In an address Monday at Atlanta’s Booker T. Washington High School, while discussing the importance of education, first lady Michelle Obama shared with the students “some insights” that rich kids already possess.
“Do you hear what I’m telling you? Because I’m giving you some insights that a lot of rich kids all over the country – they know this stuff, and I want you to know it, too. Because you have got to go and get your education. You’ve got to,” Michelle Obama said.
The first lady’s address to the students was part of a back-to-school “prep” rally with U.S. Department of Education Secretary Arne Duncan and other administration officials.
Mrs. Obama told students they should prepare for college now, and learn how to “rally when you get knocked down along the way,” in the way that she did.
Her speech was interrupted when one of the students fainted, to which Mrs. Obama responded, “And that’s what the second part of this prep rally is about – it’s about rallying when things go wrong.”
After checking to see if the student was “okay,” Mrs. Obama recommended to the students, “Sometimes standing up – if anybody is starting to feel tired standing up, bend your knees – and eat your breakfast and lunch.”
And there are going to be plenty of times, you guys – have you dealt with situations where you just feel like you want to give up? Like it’s just too hard? Like everything is going wrong, you don’t have the support you need; that every time you try, you get something right, something else happens – right? You think that’s never happened to me? You think somebody like me has never had any problems?
Well, let me tell you, I still remember how one of my high school counselors told me that I shouldn’t apply to Princeton. They told me I would never make it there, that I was setting my sights too high – can you believe that? She told me, don’t bother.
She said that she worked on getting good grades, participated in activities, and gathered recommendations from her teachers.
“And in the end, I ended up showing that counselor just how wrong she was – because look at where I am right now,” she said as the students applauded.
Mrs. Obama continued by stating that some of the students might live in very difficult neighborhoods “where you have to watch your back even – every time you leave the house.”
She described various challenging situations inner city students might face, such as being made fun of, not having parental supervision, financial problems, or loss of loved ones to gun violence or drugs, and acknowledged these circumstances are difficult for anyone to cope with, but especially for a young person “still trying to grow up.”
The first lady told the students that those challenging situations could make them better college material than young people who have it easy.

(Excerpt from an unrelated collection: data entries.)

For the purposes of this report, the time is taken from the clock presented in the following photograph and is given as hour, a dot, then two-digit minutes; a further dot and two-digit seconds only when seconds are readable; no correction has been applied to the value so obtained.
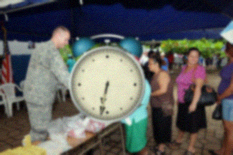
6.32
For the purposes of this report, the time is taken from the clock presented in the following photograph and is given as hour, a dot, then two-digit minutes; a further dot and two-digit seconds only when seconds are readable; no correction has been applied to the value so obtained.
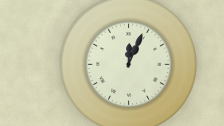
12.04
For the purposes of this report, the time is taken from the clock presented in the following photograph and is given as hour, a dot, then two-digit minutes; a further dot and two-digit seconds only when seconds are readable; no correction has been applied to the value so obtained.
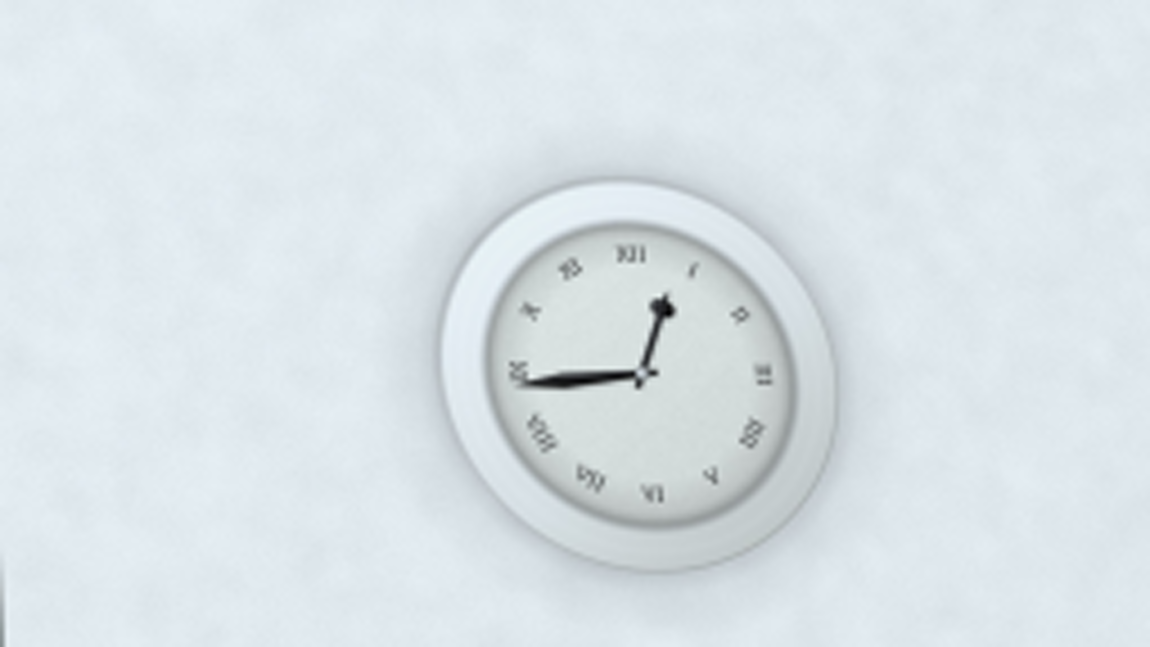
12.44
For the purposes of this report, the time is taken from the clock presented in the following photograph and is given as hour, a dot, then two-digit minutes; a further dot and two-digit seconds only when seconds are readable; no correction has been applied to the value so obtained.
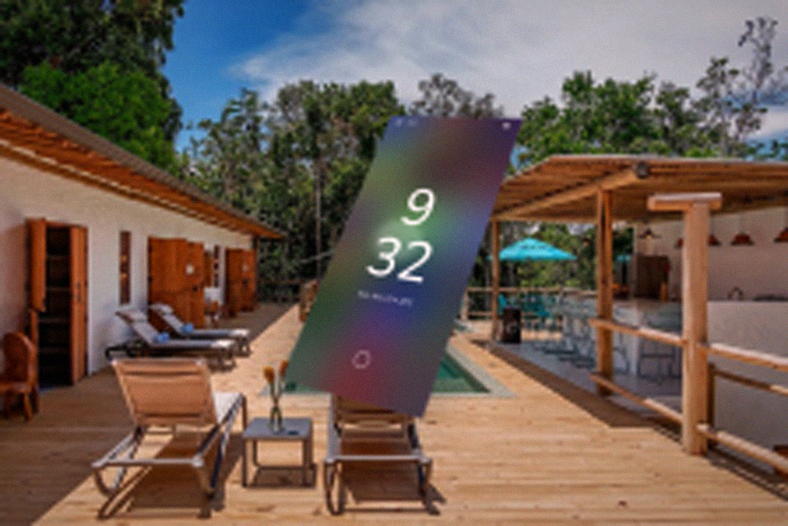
9.32
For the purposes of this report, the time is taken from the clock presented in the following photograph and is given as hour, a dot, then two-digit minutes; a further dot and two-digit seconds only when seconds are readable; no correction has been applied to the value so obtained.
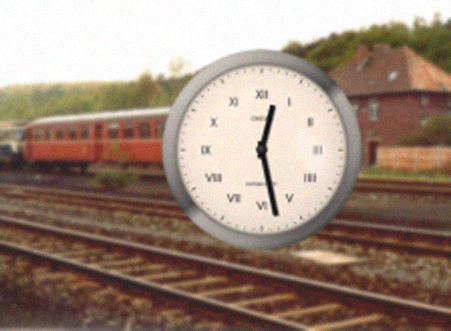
12.28
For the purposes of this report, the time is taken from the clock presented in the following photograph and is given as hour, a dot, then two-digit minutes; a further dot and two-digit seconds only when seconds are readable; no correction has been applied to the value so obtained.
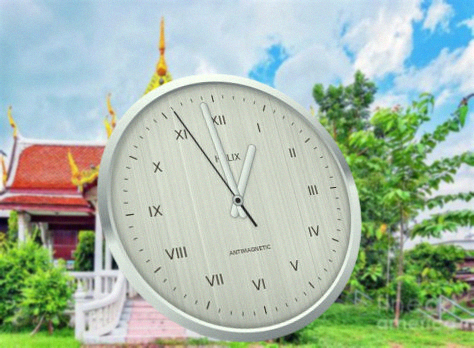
12.58.56
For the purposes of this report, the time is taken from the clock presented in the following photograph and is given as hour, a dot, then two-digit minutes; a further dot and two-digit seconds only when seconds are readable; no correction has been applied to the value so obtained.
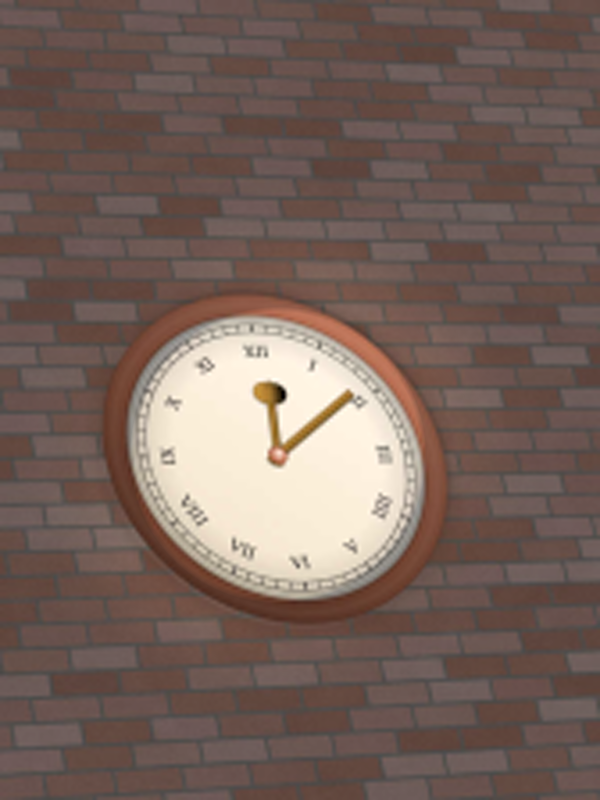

“And let me tell you something – here is the secret to what you all have that a lot of other kids don’t – a lot of you already have that kind of grit, because all the challenges you’re facing right now at home, in your neighborhood, those experiences are making you tougher,” Mrs. Obama said. “They’re making you stronger. Those are advantages. They’re not disadvantages. And now that – you’ve got to just learn how to use that grit to help you get to and through college. It’s the same determination – you already have it.”